Midyear graduates recognized
Achievements honored as 114 students follow ‘different’ path
For a small gathering of Harvard College students, their graduation celebration would be different from the norm. But for the 114 students who followed a different path through their undergraduate years at Harvard, “different” was just fine.
The students, along with their families and friends, gathered in the Radcliffe Gymnasium on Dec. 6 to celebrate the 2012-13 Midyear Graduates Recognition Ceremony. The event recognized students who graduate in November or March, off the usual Commencement cycle.
Students become midyear graduates for a variety of reasons. Some take time off for family or health reasons, others choose to explore an entrepreneurial dream or travel, and some industrious souls simply graduate early. For these students, the ceremony is of great significance because some are not able to return for Harvard’s annual Commencement in May.
“I’m extremely proud to be a member of the 2012-2013 midyear class,” said ceremony emcee Yi Han ’12-’13. “Later this month, 114 of us will walk into a tumultuous world facing unprecedented challenges, a world that demands leaders who can exercise autonomy, change makers who do not bow to conformity, and visionaries who are not afraid to be in the minority.”
Evelynn M. Hammonds, dean of Harvard College, addressed the audience of graduating students, their friends, and family members.

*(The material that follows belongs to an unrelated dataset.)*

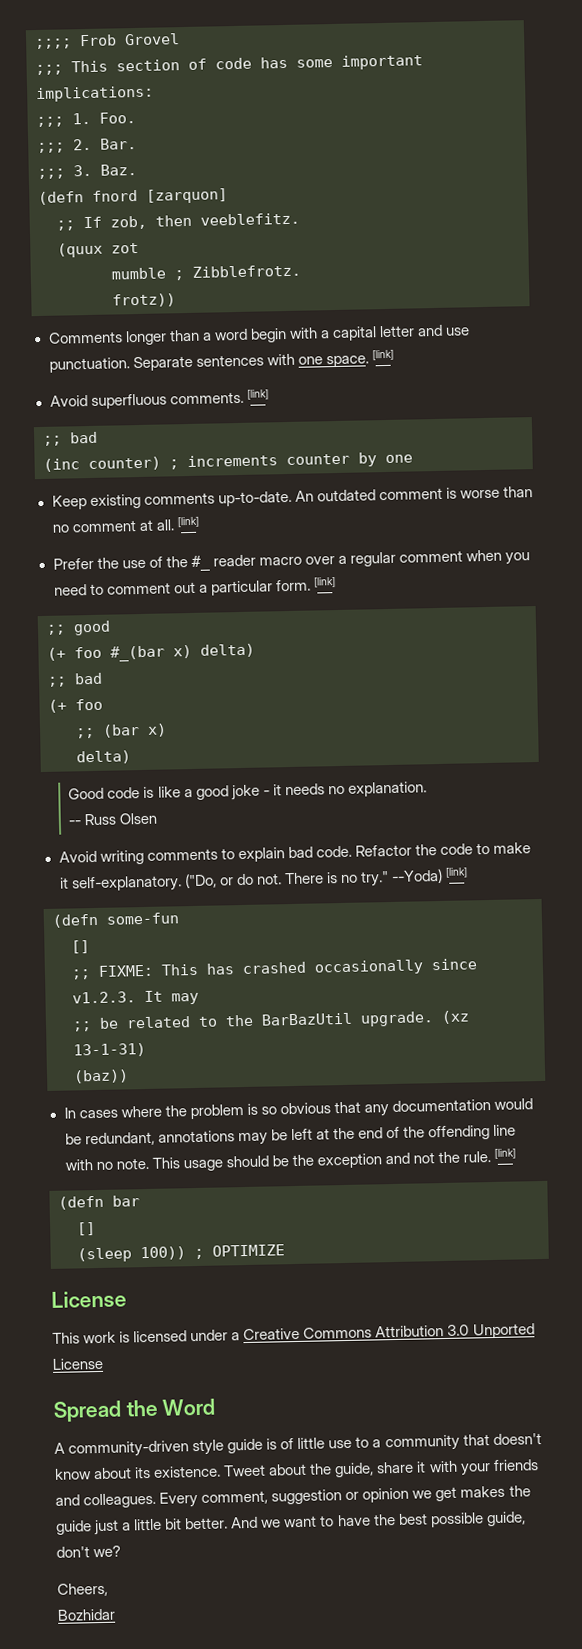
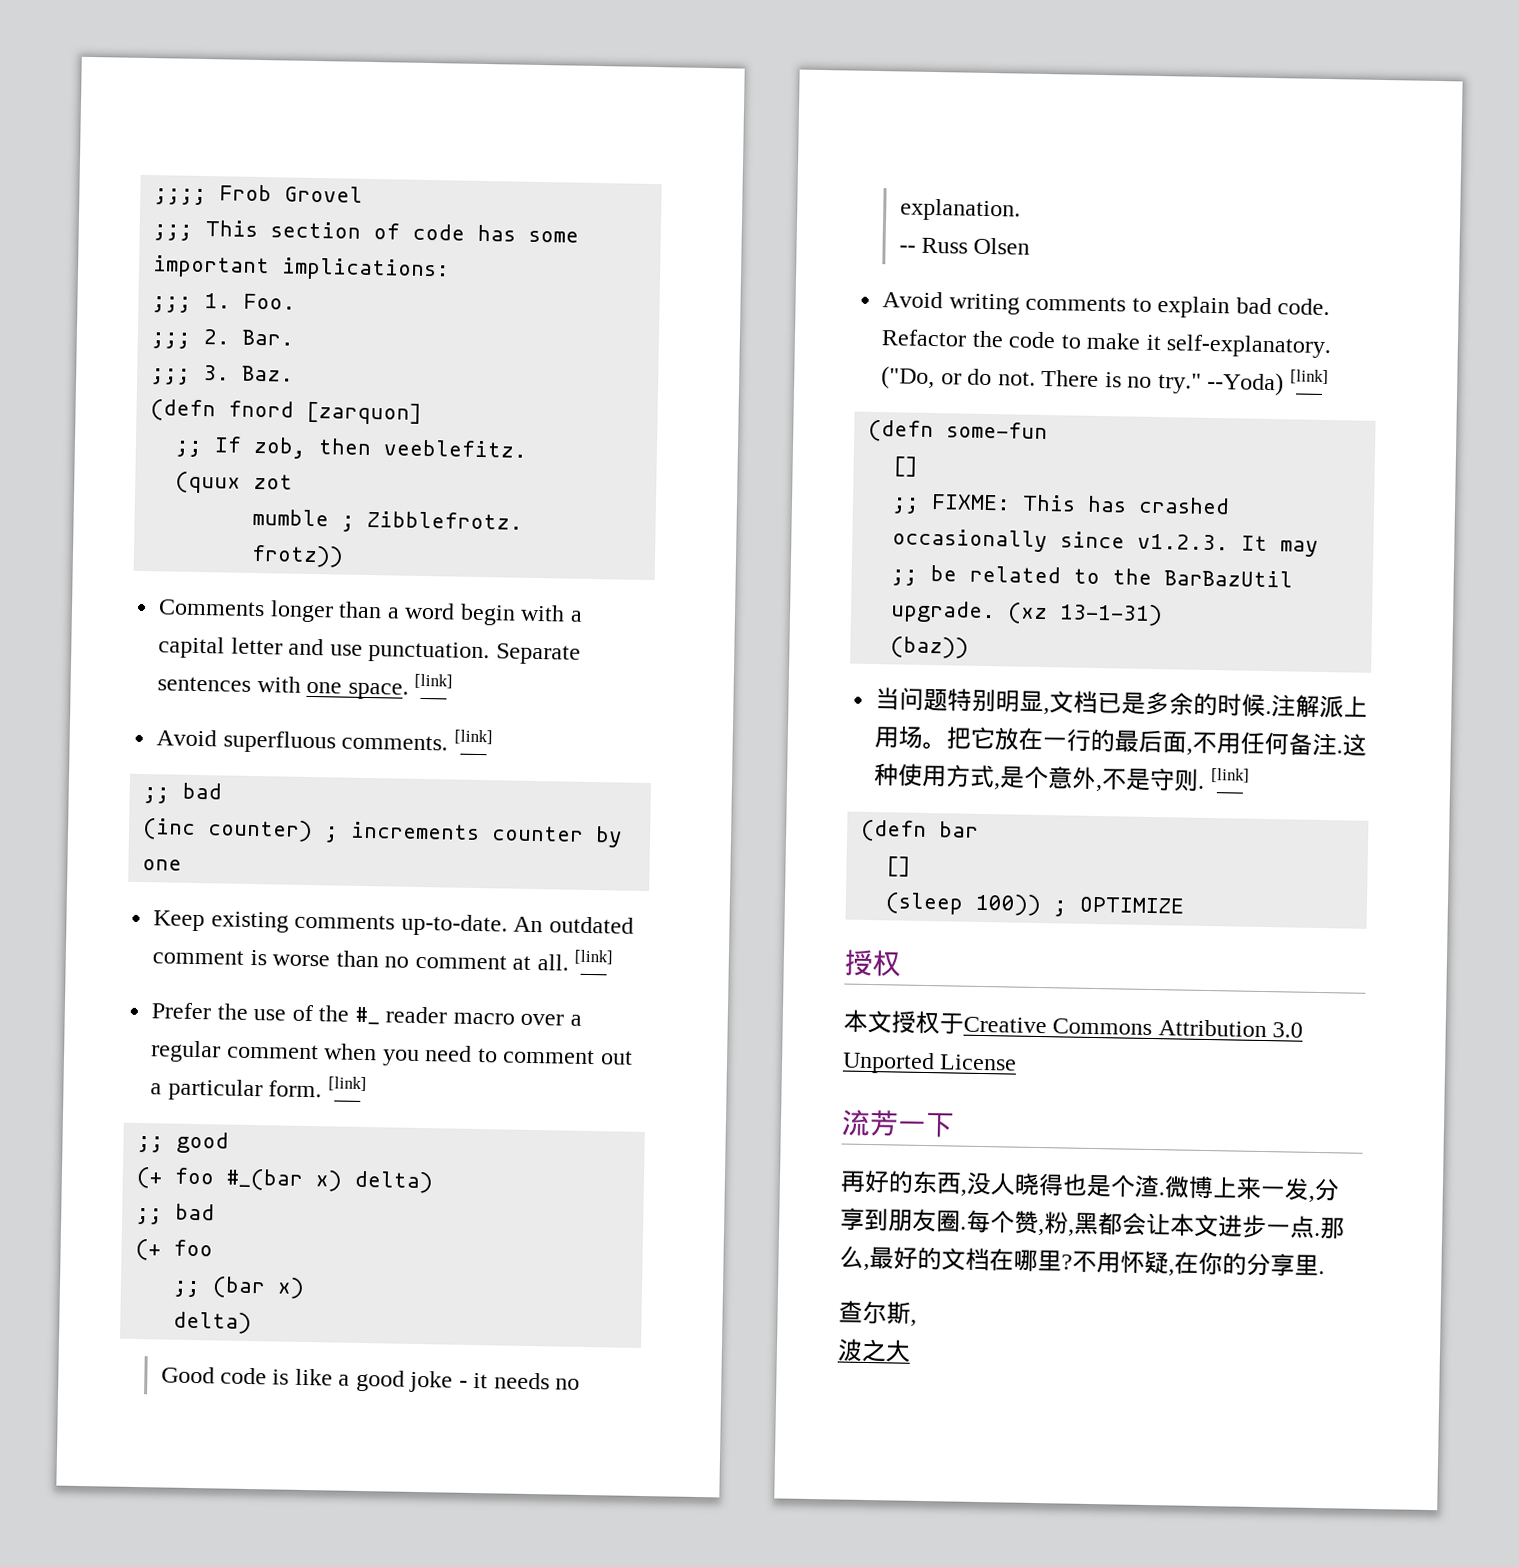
[63,1098,534,1120] [64,1124,517,1147] [64,1151,492,1172] In cases where the problem is so obvious that any documentation would be redundant, annotations may be left at the end of the offending line with no note. This usage should be the exception and not the rule. -> [875,687,1369,719] [874,725,1368,757] [873,763,1206,792] 当问题特别明显,文档已是多余的时候.注解派上用场。把它放在一行的最后面,不用任何备注.这种使用方式,是个意外,不是守则.
[51,1290,127,1308] [52,1329,241,1344] License // This work is licensed under a -> [844,949,902,977] [843,1009,964,1035] 授权 // 本文授权于
[53,1398,216,1423] [54,1433,542,1458] [54,1459,539,1480] [55,1485,531,1509] [56,1511,526,1536] [56,1545,122,1558] [57,1582,108,1597] [57,1608,116,1621] Spread the Word // A community-driven style guide is of little use to a community that doesn't know about its existence. Tweet about the guide, share it with your friends and colleagues. Every comment, suggestion or opinion we get makes the guide just a little bit better. And we want to have the best possible guide, don't we? // Cheers, // Bozhidar -> [841,1109,955,1138] [840,1169,1340,1202] [840,1207,1345,1240] [839,1245,1325,1277] [838,1300,917,1326] [837,1338,911,1363] 流芳一下 // 再好的东西,没人晓得也是个渣.微博上来一发,分享到朋友圈.每个赞,粉,黑都会让本文进步一点.那么,最好的文档在哪里?不用怀疑,在你的分享里. // 查尔斯, // 波之大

“I have special confidence in the group before me today because each of you has, for your own individual and wildly varied reasons, cut an unconventional path through the dense and sometimes stodgy woods of this venerable institution,” she said. “In the famous words of Harvard graduate Robert Frost, you are the ones who have taken ‘the road less traveled.’ ”
“Once in a while, the media focuses on people who decided they didn’t really need to finish at Harvard to realize their dreams — Mark Zuckerberg, Matt Damon, Bonnie Raitt,” Hammonds continued. “But then there are those who used Harvard to their own unconventional, individual, and often brilliant ends, clearing their own way through difficulty, or even opposition. Like W.E.B. Du Bois, Harvard’s first African-American Ph.D., who observed that while he had been ‘at Harvard,’ he was not ‘of Harvard.’ But he used the intellectual skills he honed here to reshape the intellectual and social landscape of this country.”
Hammonds also mentioned Helen Keller, author Michael Crichton, and basketball player Jeremy Lin as examples of Harvard graduates who forged unconventional paths to success.
“Their paths may have been less obvious, but their influence has still been great — and you, too, have the ability to influence the broader world by cutting new paths,” Hammonds said.
In the event’s prospective faculty address, Andrew Berry, lecturer and assistant head tutor in Organismic and Evolutionary Biology, drew upon the life of Charles Darwin to encourage graduates to maintain the academic connections and friendships that they had made at Harvard, and to continue to learn from those networking relationships as they left the institution.
“Darwin’s ‘Eureka!’ moment didn’t come when he was standing, spray-flecked, on the prow of the Beagle,” Berry said. “It was as a young man six months after the return of the voyage of the Beagle, sitting in the office of Mr. John Gould, curator and preserver at the museum of the Zoological Society of London, who not only took Darwin to task for not labeling his collections correctly, but first noted that the specimens of birds from the Galapagos Islands were all very closely related. That’s when the penny dropped.”
Berry pointed out that it wasn’t Darwin the individual who made the great discovery, but “Darwin the networker.”
“Darwin was smart enough to seek the guidance of others,” Berry said. “The same applies to your every endeavor. Every enterprise is a collaborative enterprise, and you should remember that.”
Speaking as one of the graduating seniors, Han expressed his thanks to the Senior Class Committee and the Harvard Alumni Association for coordinating the ceremony, and affirmed that taking “the road less traveled” had prepared the midyear graduates for success.
“I have the conviction that, precisely because of the initiatives we have taken in structuring our education, the challenges and doubts we’ve had to deal with along the way, and the lessons that we learned in ultimately overcoming diverse circumstances, we midyear graduates are uniquely prepared to embark upon the journey that many of our dear friends began just a few months ago. We’re ready to take what we’ve learned from these ivy acres, and move some mountains.”